[Extracted data entries]
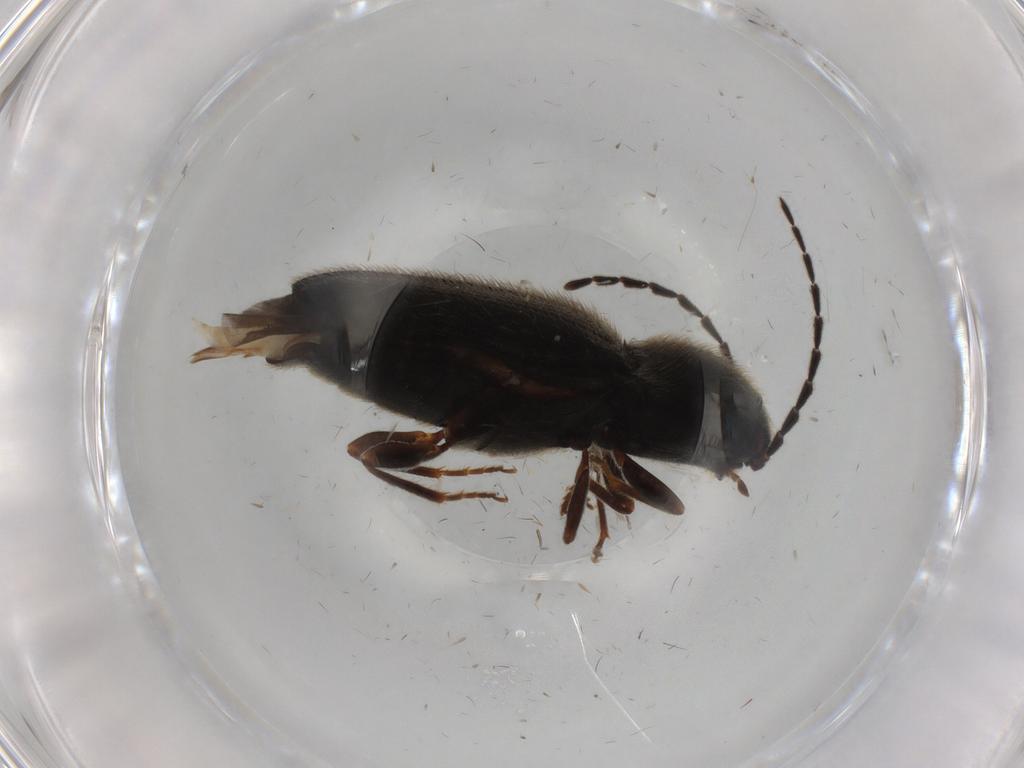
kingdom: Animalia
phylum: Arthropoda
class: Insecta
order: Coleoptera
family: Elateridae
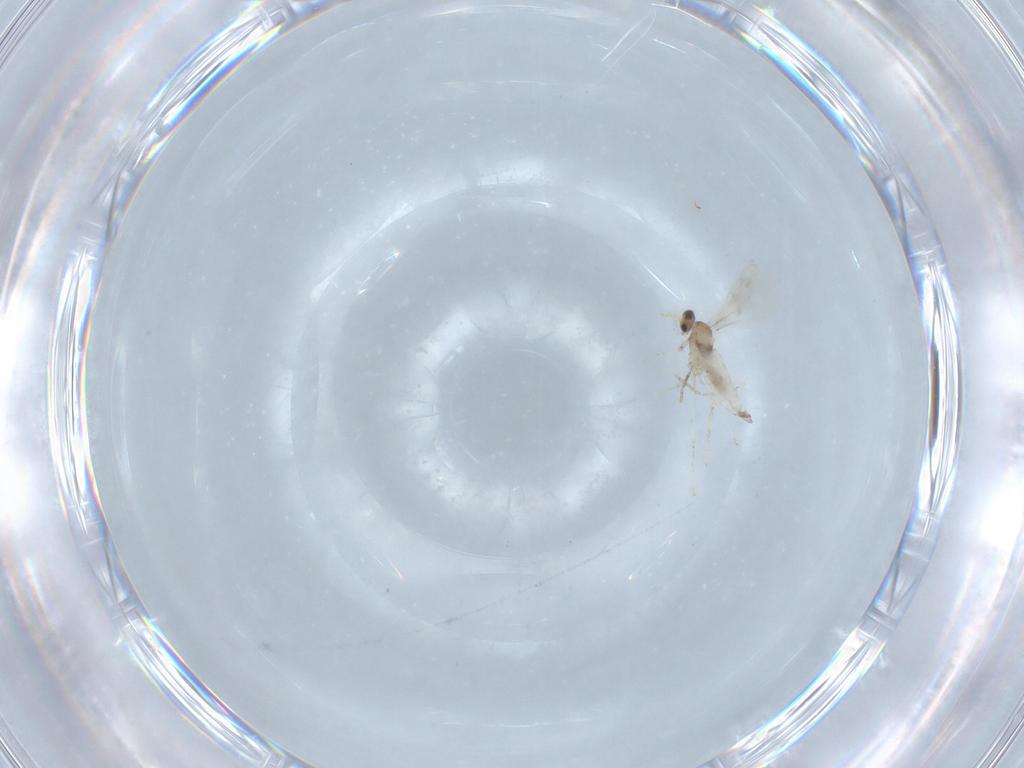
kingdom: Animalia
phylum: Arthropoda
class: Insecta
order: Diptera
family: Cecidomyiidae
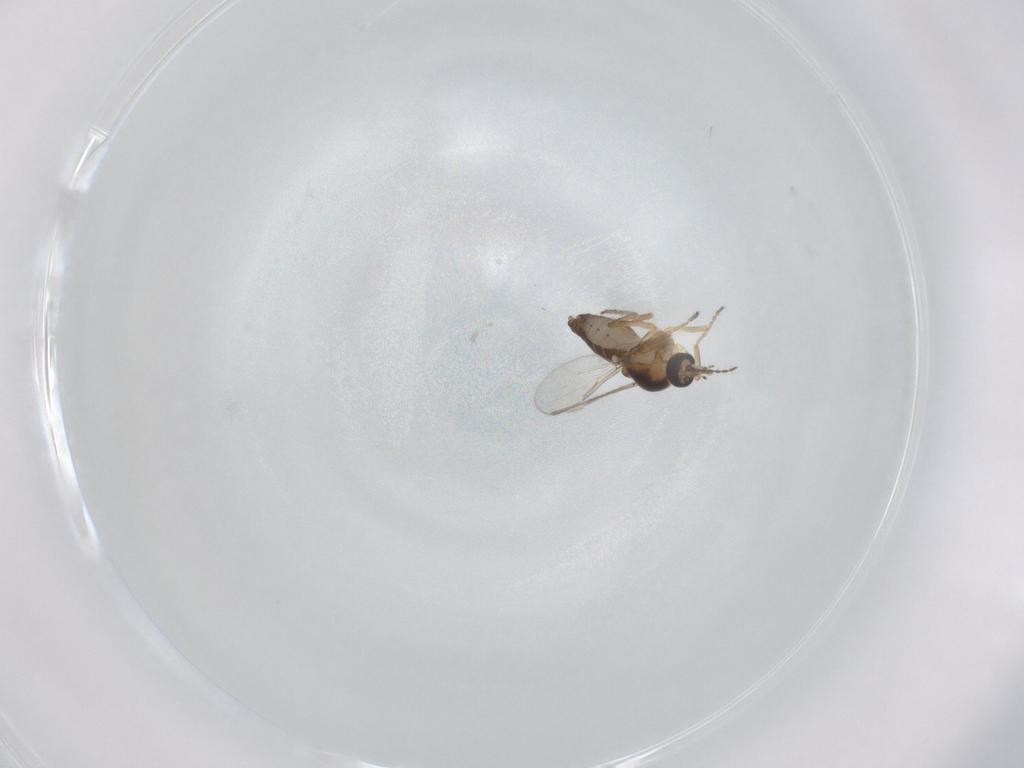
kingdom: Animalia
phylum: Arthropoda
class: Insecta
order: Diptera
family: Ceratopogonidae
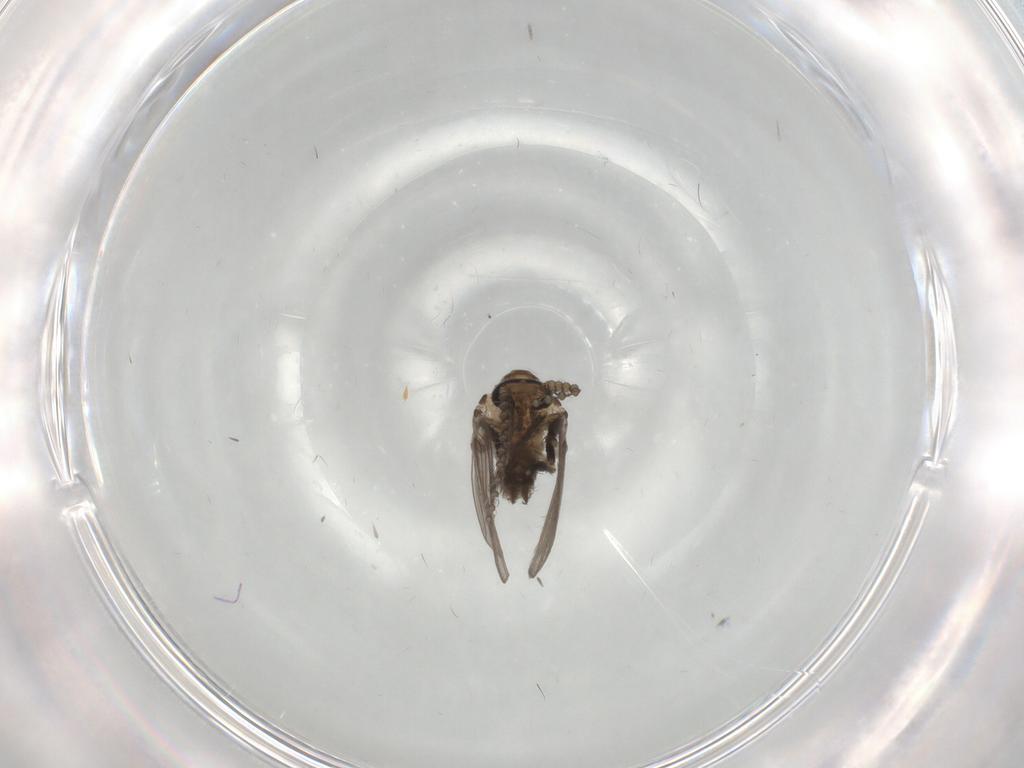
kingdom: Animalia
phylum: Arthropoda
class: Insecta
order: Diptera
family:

● Task brief: Please present every line of the items above as a numbered list, skipping blank lines and leaving out the pictures.

● Response for this exercise:
1. kingdom: Animalia
2. phylum: Arthropoda
3. class: Insecta
4. order: Coleoptera
5. family: Elateridae
6. kingdom: Animalia
7. phylum: Arthropoda
8. class: Insecta
9. order: Diptera
10. family: Cecidomyiidae
11. kingdom: Animalia
12. phylum: Arthropoda
13. class: Insecta
14. order: Diptera
15. family: Ceratopogonidae
16. kingdom: Animalia
17. phylum: Arthropoda
18. class: Insecta
19. order: Diptera
20. family:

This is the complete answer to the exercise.